§ Aim of the exercise:
Go over the listing below line by line, and return each one holding the string "images".

§ The data:
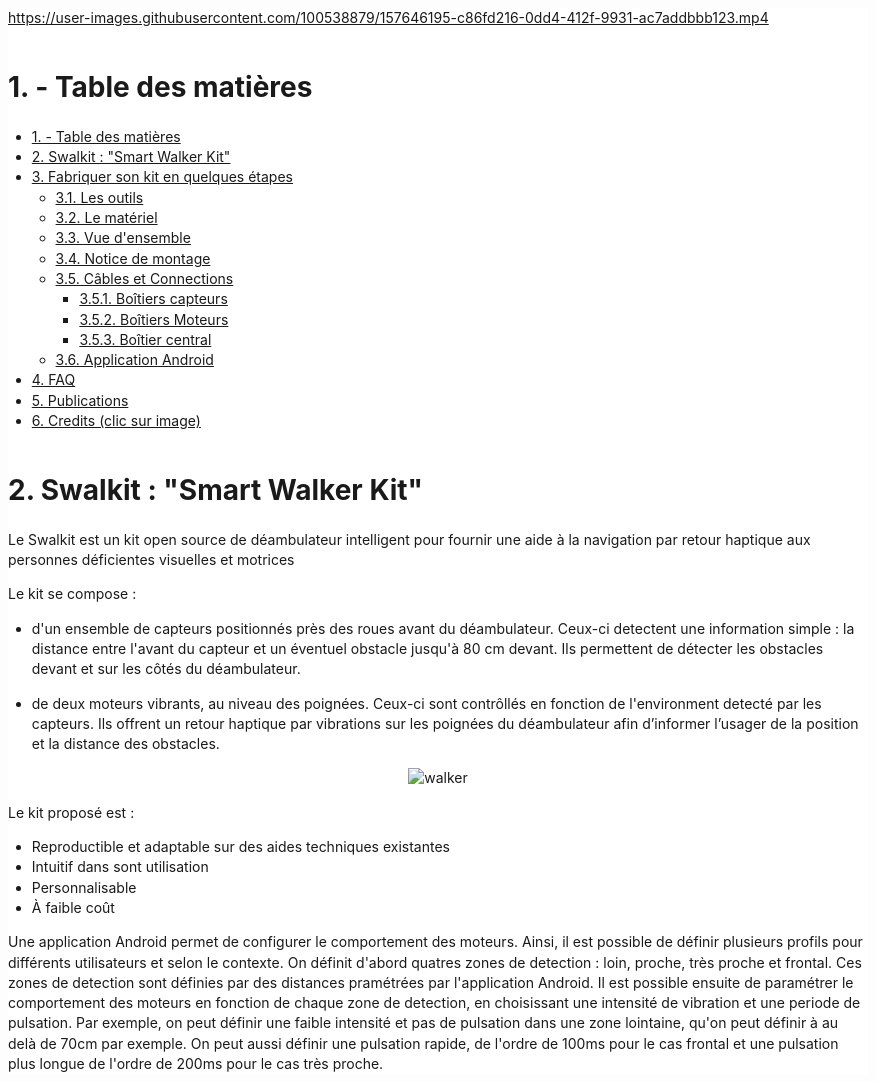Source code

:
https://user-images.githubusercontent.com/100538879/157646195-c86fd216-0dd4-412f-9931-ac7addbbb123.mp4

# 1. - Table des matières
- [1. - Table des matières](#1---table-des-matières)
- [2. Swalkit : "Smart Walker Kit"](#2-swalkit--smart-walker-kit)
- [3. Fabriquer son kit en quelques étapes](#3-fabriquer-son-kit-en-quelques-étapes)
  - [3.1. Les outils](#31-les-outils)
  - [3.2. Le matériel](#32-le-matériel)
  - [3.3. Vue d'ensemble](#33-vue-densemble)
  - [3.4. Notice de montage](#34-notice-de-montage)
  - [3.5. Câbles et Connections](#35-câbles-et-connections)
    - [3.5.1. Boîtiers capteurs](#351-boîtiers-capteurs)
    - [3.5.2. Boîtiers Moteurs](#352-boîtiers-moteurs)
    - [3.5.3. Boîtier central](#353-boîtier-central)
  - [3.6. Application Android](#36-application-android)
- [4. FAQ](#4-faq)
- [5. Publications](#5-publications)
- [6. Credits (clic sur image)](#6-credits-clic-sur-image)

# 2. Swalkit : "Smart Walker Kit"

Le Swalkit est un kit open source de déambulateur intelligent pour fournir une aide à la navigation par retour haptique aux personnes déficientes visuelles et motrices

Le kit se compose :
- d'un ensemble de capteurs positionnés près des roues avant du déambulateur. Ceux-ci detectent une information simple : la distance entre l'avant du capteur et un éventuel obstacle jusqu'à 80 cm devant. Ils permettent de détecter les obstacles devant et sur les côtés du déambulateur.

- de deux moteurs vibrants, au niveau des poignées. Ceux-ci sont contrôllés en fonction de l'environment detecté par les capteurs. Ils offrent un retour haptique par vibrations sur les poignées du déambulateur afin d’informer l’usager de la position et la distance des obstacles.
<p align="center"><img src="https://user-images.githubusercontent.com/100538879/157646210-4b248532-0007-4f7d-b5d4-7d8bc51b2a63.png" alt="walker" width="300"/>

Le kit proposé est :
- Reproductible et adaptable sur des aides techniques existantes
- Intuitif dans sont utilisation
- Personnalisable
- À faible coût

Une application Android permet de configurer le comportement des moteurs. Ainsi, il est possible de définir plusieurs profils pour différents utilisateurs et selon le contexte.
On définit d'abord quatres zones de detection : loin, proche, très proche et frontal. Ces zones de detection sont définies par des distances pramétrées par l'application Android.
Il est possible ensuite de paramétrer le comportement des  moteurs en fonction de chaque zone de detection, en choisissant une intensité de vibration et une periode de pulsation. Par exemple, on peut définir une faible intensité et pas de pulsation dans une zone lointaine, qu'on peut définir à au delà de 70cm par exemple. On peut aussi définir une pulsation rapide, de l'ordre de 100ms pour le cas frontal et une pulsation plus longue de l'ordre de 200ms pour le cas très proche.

§ Solution to this task:
https://user-images.githubusercontent.com/100538879/157646195-c86fd216-0dd4-412f-9931-ac7addbbb123.mp4
<p align="center"><img src="https://user-images.githubusercontent.com/100538879/157646210-4b248532-0007-4f7d-b5d4-7d8bc51b2a63.png" alt="walker" width="300"/>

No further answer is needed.